Attending to Ghosts: Some Reflections on the Disavowals of Great War Historiography

Saturday, January 3, 2015: 2:30 PM
Gramercy Suite B (New York Hilton)
Martin Francis, University of Cincinnati
Attending to Ghosts

In Elizabeth Bowen’s terrifying 1941 short story of the London Blitz, ‘The Demon

Lover’, the ghost of a Great War soldier returns to haunt his former lover, Mrs.

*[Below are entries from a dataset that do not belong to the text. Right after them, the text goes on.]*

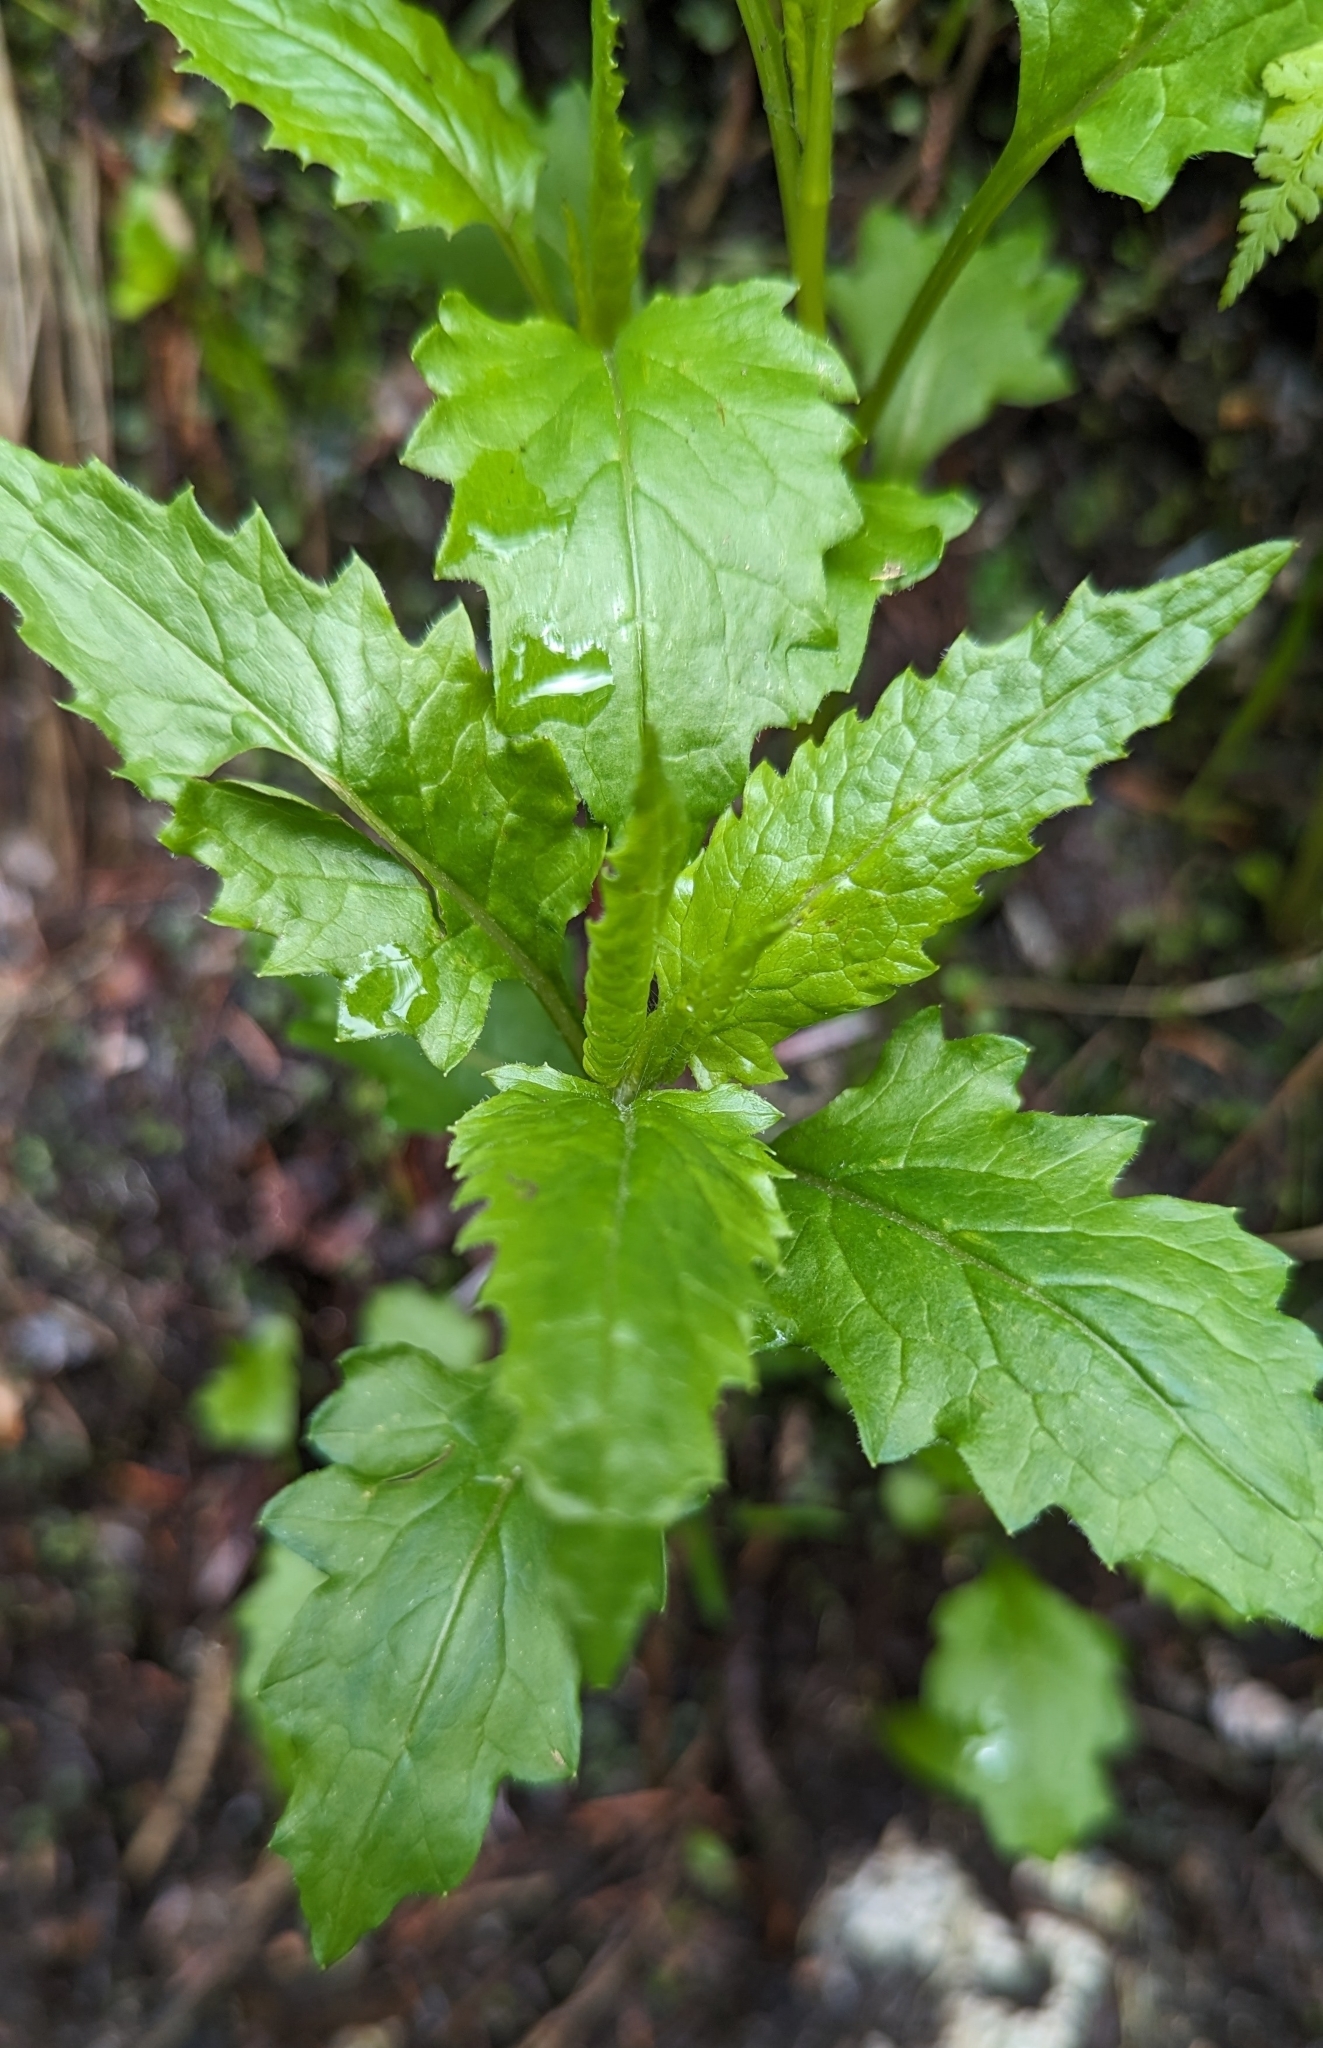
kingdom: Plantae
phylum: Tracheophyta
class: Magnoliopsida
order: Asterales
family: Asteraceae
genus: Senecio
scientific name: Senecio triangularis
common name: Arrowleaf butterweed
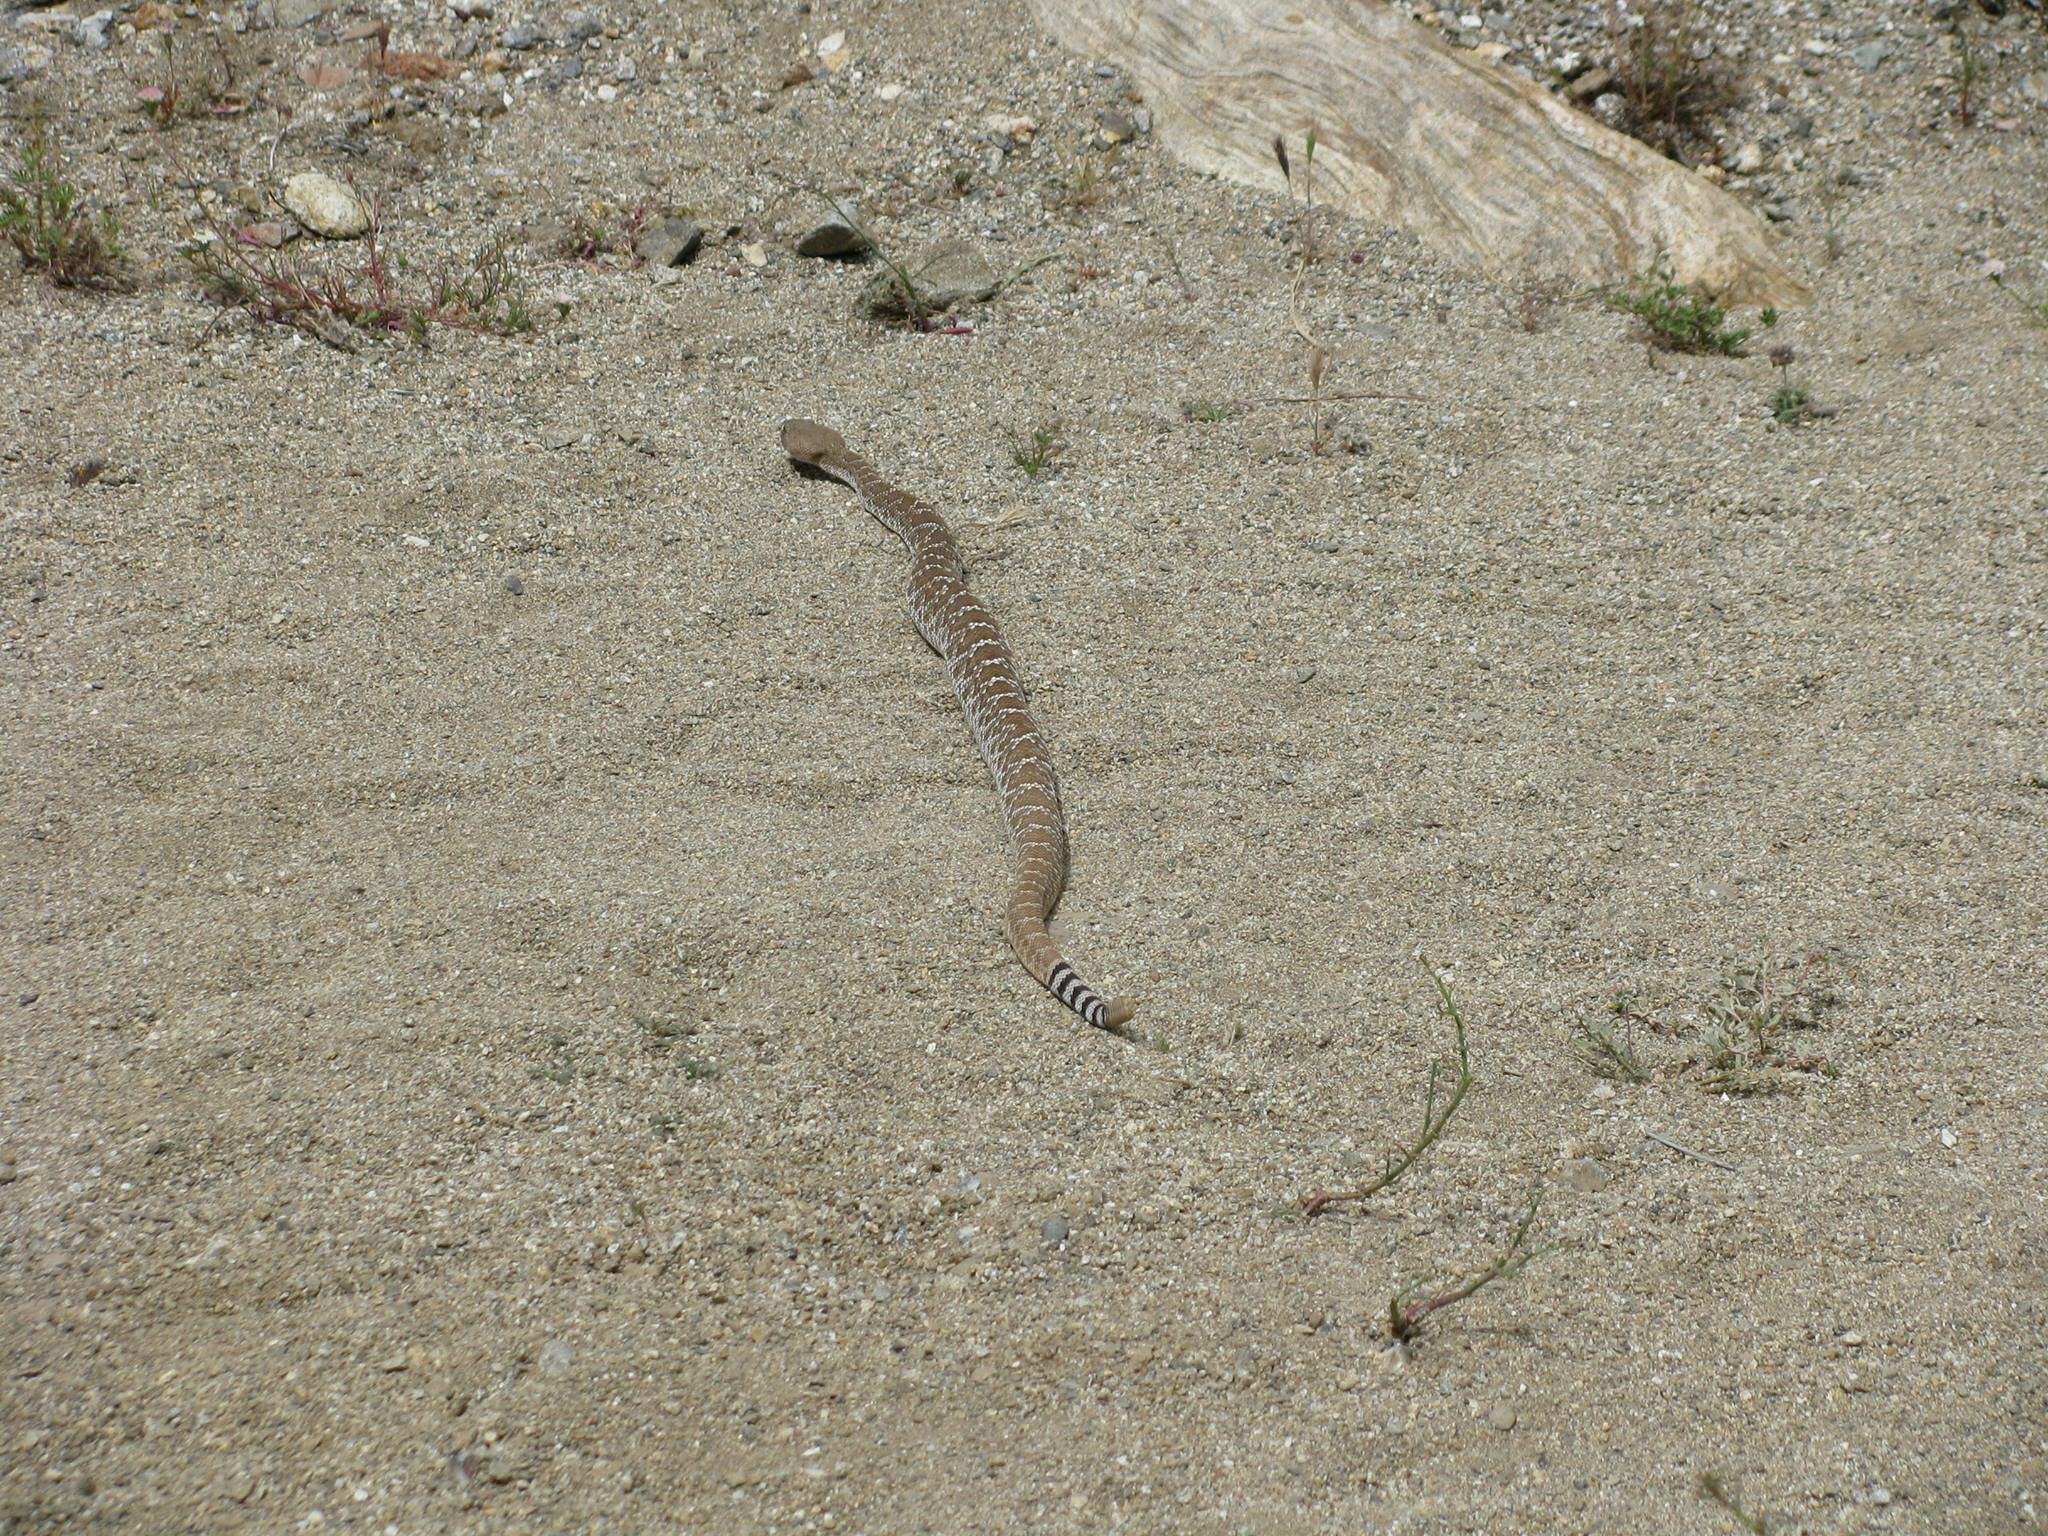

Drover, amidst the ruins of a London laid waste by another global conflict. By

its impertinent demand that the home front of 1939-1945 address the claims of

an earlier generation who had fought, suffered and died, Bowen’s story offers a

starting point for a conversation about the spectral forces that haunt the established

historiography of the First World War. Drawing on the notions of spectrality and

hauntology as deployed by poststructuralists Jacques Derrida and Fredric Jameson

(and reinforced by Freudian psychoanalysis), this paper uses the notion of the

ghost to highlight the disavowals and confinements that continue to characterize

much of the historical writing about 1914-1918. In particular, it employs Bowen’s

story as a metaphor for the necessity of the historian attending to the disturbances

created by subjective, affective and psychic forces that refused to be beholden

to official and public rubrics that separated, and attempted to dichotomize, the

experiences and meanings of the two world wars. For, as the brief case study

(namely the mental and affective worlds of Britain’s military and political leaders

in 1939-1945) included in this paper suggests, while Second World War rhetoric

attempted to impose a critical distance from the earlier conflict, leading military and

political figures found it impossible to repudiate psychic intrusions rooted in the

formative global trauma of the century. Like Bowen’s Mrs. Drover, historians may

find it advisable to heed the entreaties of ghosts, even if these particular specters

haunt, neither the battlefields of Flanders nor the rubble of blitzed London, but

rather the pages of our written histories of the Great War.